To optimize the read performance, denormalization is introduced by adding redundant data or by grouping data. These four categories of NoSQL are here to help.
Key-value Store
The abstraction of a KV store is a giant hashtable/hashmap/dictionary.
The main reason we want to use a key-value cache is to reduce latency for accessing active data. Achieve an O(1) read/write performance on a fast and expensive media (like memory or SSD), instead of a traditional O(logn) read/write on a slow and cheap media (typically hard drive).
There are three major factors to consider when we design the cache.

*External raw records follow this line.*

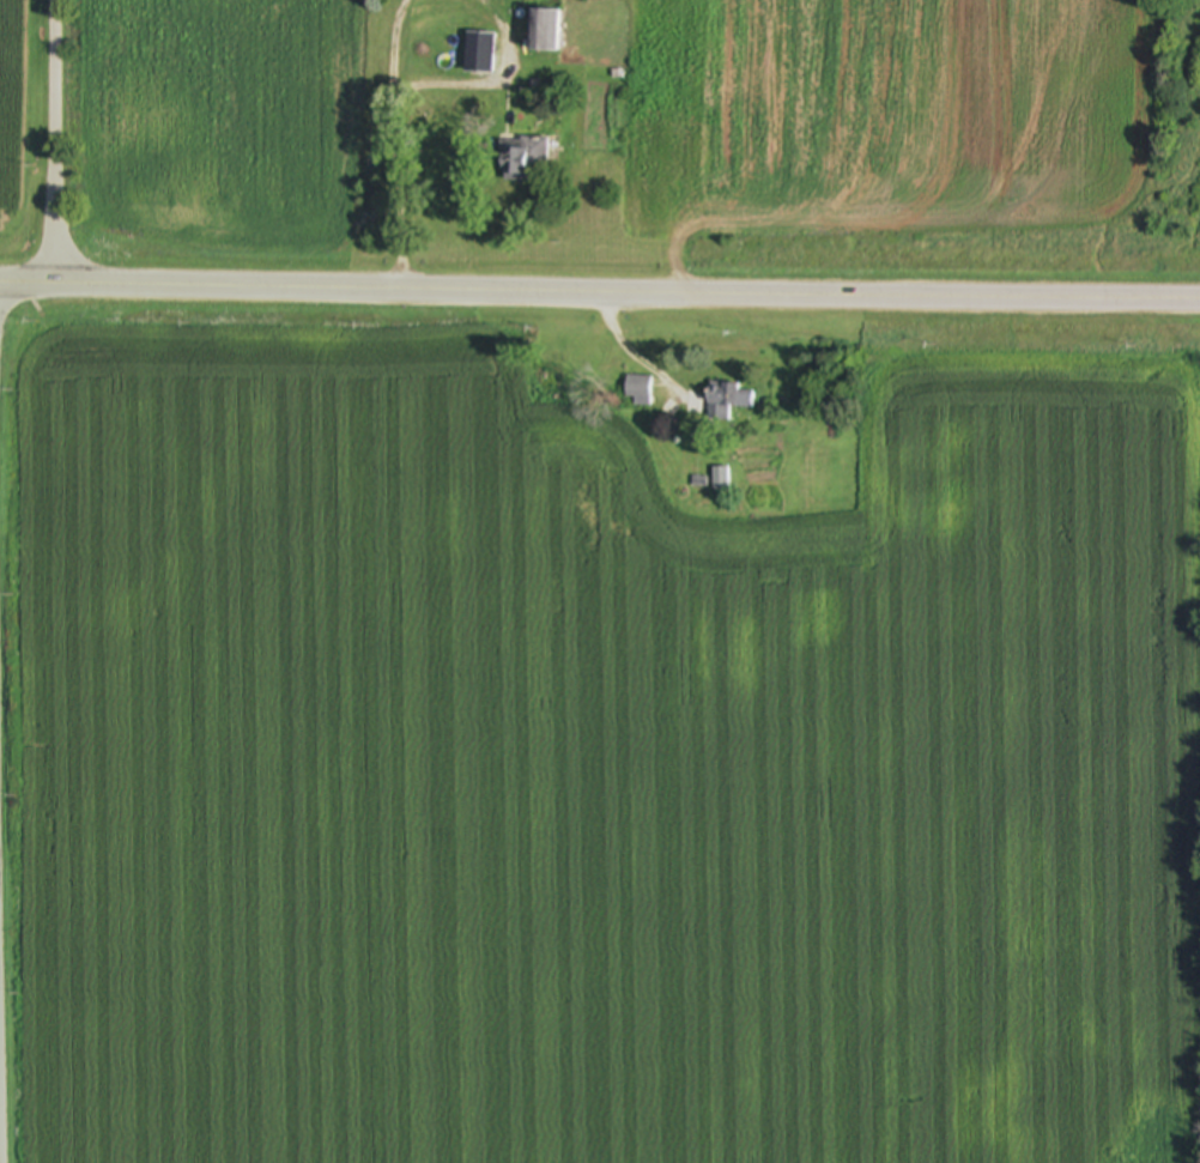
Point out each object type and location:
road: (401, 27)
building: (545, 33)
building: (479, 55)
road: (56, 140)
building: (521, 159)
road: (599, 295)
building: (727, 399)
building: (721, 478)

- Pattern: How to cache? is it read-through/write-through/write-around/write-back/cache-aside?
- Placement: Where to place the cache? client-side/distinct layer/server side?

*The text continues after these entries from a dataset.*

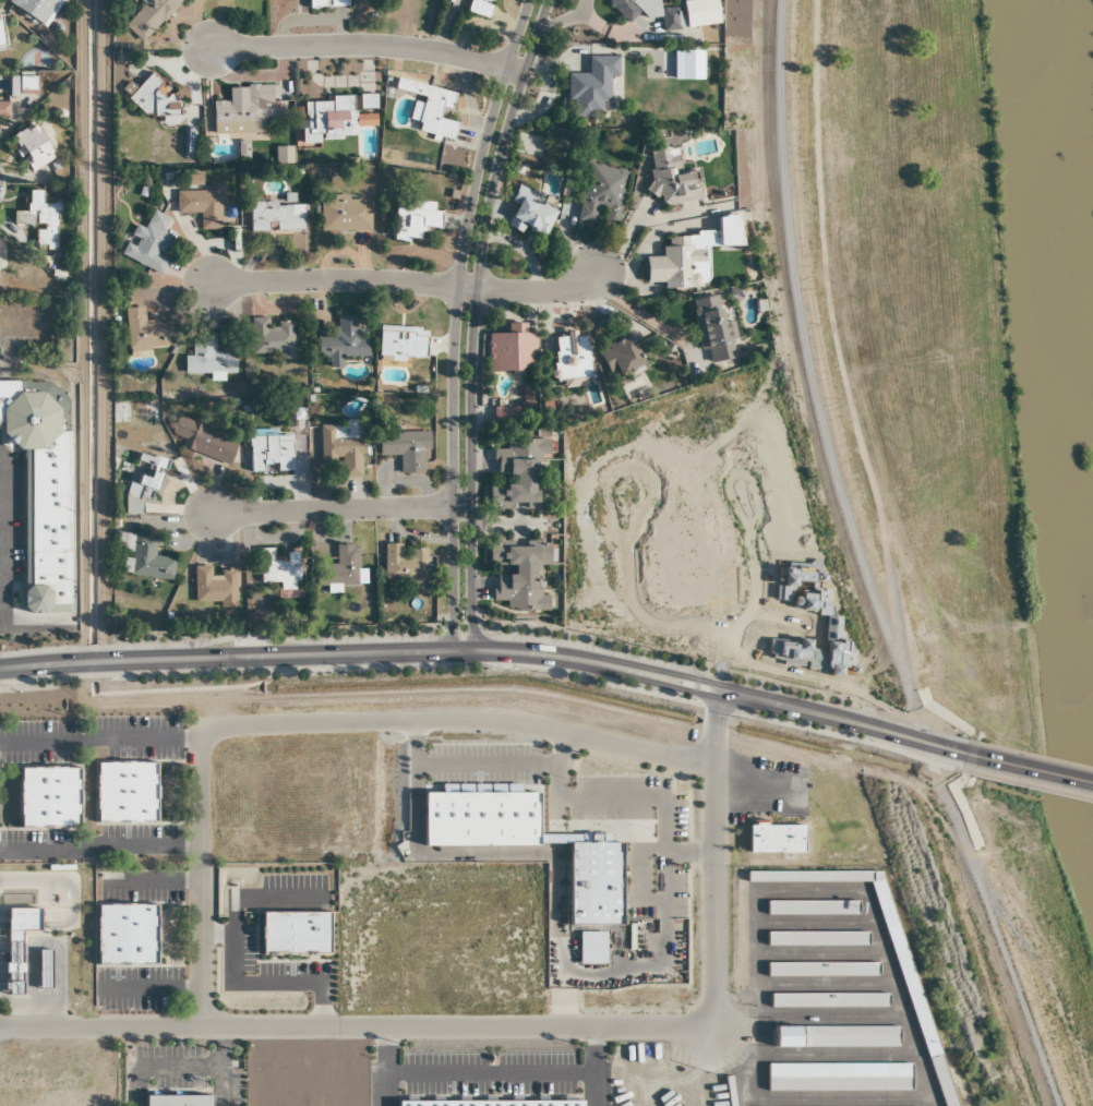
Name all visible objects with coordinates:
building: (326, 3)
building: (478, 7)
building: (34, 8)
building: (619, 8)
building: (700, 12)
building: (149, 16)
building: (670, 19)
building: (0, 38)
road: (358, 46)
road: (515, 70)
building: (591, 87)
building: (154, 98)
building: (366, 102)
building: (4, 109)
building: (429, 109)
building: (244, 112)
building: (332, 120)
building: (31, 147)
building: (601, 195)
building: (202, 206)
building: (528, 213)
building: (343, 215)
building: (39, 216)
building: (276, 217)
building: (414, 220)
river: (1072, 226)
road: (640, 227)
building: (151, 243)
road: (408, 283)
road: (640, 313)
road: (455, 319)
road: (475, 319)
building: (145, 331)
building: (271, 338)
building: (341, 343)
building: (402, 343)
building: (511, 349)
building: (571, 355)
building: (620, 357)
building: (208, 358)
road: (811, 379)
building: (504, 416)
building: (204, 442)
building: (405, 449)
building: (339, 450)
building: (269, 453)
building: (141, 487)
building: (35, 501)
road: (342, 509)
parking lot: (5, 532)
building: (143, 557)
building: (403, 566)
building: (345, 568)
building: (279, 570)
building: (214, 587)
road: (496, 649)
road: (314, 724)
road: (715, 729)
road: (1036, 772)
building: (126, 793)
building: (49, 798)
road: (99, 845)
road: (986, 925)
building: (294, 934)
building: (126, 935)
building: (13, 968)
building: (44, 970)
road: (100, 1026)
road: (587, 1028)
building: (177, 1101)
building: (490, 1103)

- Replacement: When to expire/replace the data? LRU/LFU/ARC?
Out-of-box choices: Redis/Memcache? Redis supports data persistence while Memcache does not. Riak, Berkeley DB, HamsterDB, Amazon Dynamo, Project Voldemort, etc.
Document Store
The abstraction of a document store is like a KV store, but documents, like XML, JSON, BSON, and so on, are stored in the value part of the pair.
The main reason we want to use a document store is for flexibility and performance. Flexibility is achieved by the schemaless document, and performance is improved by breaking 3NF. Startup's business requirements are changing from time to time. Flexible schema empowers them to move fast.
Out-of-box choices: MongoDB, CouchDB, Terrastore, OrientDB, RavenDB, etc.
Column-oriented Store
The abstraction of a column-oriented store is like a giant nested map: ColumnFamily<RowKey, Columns<Name, Value, Timestamp>>
.
The main reason we want to use a column-oriented store is that it is distributed, highly-available, and optimized for write.
Out-of-box choices: Cassandra, HBase, Hypertable, Amazon SimpleDB, etc.
Graph Database
As the name indicates, this database's abstraction is a graph. It allows us to store entities and the relationships between them.
If we use a relational database to store the graph, adding/removing relationships may involve schema changes and data movement, which is not the case when using a graph database. On the other hand, when we create tables in a relational database for the graph, we model based on the traversal we want; if the traversal changes, the data will have to change.
Out-of-box choices: Neo4J, Infinitegraph, OrientDB, FlockDB, etc.